__Work instruction__. Lines holding the word "Stworzony" are the ones to copy from the data below.

__Provided records__.

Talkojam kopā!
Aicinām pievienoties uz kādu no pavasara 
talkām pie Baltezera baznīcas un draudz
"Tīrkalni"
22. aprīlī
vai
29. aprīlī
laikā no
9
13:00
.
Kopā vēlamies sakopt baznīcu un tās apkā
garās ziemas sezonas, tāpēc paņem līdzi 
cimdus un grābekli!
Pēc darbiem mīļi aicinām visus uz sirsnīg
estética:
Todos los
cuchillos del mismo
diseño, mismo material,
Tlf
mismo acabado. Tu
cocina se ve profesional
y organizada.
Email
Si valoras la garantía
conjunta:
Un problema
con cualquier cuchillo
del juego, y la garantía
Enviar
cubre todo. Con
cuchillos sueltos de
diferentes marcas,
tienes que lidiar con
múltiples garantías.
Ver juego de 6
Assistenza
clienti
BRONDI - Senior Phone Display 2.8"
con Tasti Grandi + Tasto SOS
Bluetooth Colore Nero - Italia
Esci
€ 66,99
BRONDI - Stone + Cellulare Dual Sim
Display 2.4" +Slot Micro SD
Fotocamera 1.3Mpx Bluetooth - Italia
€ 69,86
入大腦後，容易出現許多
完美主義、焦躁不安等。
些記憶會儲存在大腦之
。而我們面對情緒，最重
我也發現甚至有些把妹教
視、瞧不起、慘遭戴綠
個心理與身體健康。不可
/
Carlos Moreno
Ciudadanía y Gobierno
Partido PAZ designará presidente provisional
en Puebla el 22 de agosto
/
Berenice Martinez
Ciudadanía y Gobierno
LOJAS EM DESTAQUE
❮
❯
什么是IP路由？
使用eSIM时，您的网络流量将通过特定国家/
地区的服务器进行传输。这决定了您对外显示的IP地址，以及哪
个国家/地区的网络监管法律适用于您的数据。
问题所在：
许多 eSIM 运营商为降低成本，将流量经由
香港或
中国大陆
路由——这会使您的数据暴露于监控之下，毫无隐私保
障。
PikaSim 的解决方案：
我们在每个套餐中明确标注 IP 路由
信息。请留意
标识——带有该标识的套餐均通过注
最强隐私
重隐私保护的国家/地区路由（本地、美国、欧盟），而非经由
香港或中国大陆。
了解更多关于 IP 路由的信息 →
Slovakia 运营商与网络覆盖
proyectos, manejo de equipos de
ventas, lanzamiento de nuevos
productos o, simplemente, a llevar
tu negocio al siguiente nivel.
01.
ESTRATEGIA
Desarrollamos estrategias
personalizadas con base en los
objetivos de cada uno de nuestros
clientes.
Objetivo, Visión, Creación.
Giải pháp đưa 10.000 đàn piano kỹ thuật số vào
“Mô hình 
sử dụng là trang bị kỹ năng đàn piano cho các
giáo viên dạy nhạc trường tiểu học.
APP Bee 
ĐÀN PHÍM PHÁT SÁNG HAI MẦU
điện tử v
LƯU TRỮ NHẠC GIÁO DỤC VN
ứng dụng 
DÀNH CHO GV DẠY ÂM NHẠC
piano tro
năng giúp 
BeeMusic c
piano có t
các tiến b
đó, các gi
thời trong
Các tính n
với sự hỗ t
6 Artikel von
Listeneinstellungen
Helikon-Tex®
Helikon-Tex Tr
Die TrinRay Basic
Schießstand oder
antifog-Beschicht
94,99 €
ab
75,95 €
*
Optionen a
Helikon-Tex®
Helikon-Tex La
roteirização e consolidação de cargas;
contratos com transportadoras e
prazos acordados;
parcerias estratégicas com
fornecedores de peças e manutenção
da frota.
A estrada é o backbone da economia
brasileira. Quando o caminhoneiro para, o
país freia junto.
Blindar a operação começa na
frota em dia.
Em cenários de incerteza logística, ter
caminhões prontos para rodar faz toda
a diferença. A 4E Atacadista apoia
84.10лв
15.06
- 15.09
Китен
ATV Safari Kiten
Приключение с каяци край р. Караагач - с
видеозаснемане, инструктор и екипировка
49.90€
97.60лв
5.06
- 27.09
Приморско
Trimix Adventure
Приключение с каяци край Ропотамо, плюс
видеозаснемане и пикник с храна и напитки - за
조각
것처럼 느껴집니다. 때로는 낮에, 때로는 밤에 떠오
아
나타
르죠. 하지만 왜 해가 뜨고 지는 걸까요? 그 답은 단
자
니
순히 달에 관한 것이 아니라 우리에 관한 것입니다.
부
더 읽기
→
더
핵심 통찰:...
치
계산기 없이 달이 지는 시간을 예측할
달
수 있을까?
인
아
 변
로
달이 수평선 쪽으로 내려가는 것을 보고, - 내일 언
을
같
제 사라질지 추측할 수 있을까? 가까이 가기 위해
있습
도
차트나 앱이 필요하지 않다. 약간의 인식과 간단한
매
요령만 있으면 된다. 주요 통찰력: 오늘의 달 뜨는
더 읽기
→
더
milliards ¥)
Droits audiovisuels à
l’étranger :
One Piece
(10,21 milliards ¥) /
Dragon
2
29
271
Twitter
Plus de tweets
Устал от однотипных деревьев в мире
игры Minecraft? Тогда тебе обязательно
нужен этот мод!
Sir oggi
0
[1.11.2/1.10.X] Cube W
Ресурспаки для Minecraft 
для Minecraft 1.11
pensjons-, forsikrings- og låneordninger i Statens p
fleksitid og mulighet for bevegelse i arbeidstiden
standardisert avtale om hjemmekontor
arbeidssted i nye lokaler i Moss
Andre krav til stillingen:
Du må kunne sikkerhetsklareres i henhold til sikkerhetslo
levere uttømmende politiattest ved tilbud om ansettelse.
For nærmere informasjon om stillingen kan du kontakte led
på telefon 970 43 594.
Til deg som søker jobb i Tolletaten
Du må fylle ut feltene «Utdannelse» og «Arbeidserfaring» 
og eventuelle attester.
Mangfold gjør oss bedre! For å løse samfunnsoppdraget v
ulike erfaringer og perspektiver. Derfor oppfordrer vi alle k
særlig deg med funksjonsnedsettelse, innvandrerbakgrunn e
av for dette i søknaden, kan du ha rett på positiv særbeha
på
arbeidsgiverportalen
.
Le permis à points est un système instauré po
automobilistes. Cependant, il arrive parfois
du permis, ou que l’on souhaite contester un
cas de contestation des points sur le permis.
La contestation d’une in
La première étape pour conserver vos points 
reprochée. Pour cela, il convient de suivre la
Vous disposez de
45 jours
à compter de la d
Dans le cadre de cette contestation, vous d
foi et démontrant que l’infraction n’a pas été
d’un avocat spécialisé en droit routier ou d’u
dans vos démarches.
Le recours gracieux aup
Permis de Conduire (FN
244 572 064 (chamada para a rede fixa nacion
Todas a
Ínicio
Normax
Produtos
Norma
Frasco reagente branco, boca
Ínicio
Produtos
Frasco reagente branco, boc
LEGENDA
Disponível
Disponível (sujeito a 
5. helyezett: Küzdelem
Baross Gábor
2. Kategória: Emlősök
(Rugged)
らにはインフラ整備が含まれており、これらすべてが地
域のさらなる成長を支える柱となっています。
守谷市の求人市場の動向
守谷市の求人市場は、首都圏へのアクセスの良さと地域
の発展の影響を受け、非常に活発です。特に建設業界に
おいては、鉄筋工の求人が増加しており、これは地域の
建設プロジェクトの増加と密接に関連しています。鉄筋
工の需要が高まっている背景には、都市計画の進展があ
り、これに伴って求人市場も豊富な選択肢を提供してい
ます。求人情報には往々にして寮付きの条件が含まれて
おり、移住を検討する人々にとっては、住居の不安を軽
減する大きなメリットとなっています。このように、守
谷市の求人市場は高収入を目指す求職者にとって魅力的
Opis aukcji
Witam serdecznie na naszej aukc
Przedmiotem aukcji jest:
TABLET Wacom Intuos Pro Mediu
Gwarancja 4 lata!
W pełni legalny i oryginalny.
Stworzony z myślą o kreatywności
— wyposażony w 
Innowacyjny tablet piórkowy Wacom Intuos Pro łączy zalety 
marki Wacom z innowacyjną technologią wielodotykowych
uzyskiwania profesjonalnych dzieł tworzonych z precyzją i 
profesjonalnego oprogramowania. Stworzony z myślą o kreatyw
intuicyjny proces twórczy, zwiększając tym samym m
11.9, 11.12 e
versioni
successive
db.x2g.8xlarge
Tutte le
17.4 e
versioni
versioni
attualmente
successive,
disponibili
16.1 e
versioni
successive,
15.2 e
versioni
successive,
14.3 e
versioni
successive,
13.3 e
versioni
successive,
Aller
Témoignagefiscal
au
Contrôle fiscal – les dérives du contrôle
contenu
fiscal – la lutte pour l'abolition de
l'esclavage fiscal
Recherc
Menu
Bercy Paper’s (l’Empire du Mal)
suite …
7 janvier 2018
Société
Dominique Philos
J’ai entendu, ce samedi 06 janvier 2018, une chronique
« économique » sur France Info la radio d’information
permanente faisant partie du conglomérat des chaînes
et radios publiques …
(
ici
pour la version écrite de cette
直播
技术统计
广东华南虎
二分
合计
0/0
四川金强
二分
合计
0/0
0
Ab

__Solution to the exercise__.
Stworzony z myślą o kreatywności
profesjonalnego oprogramowania. Stworzony z myślą o kreatyw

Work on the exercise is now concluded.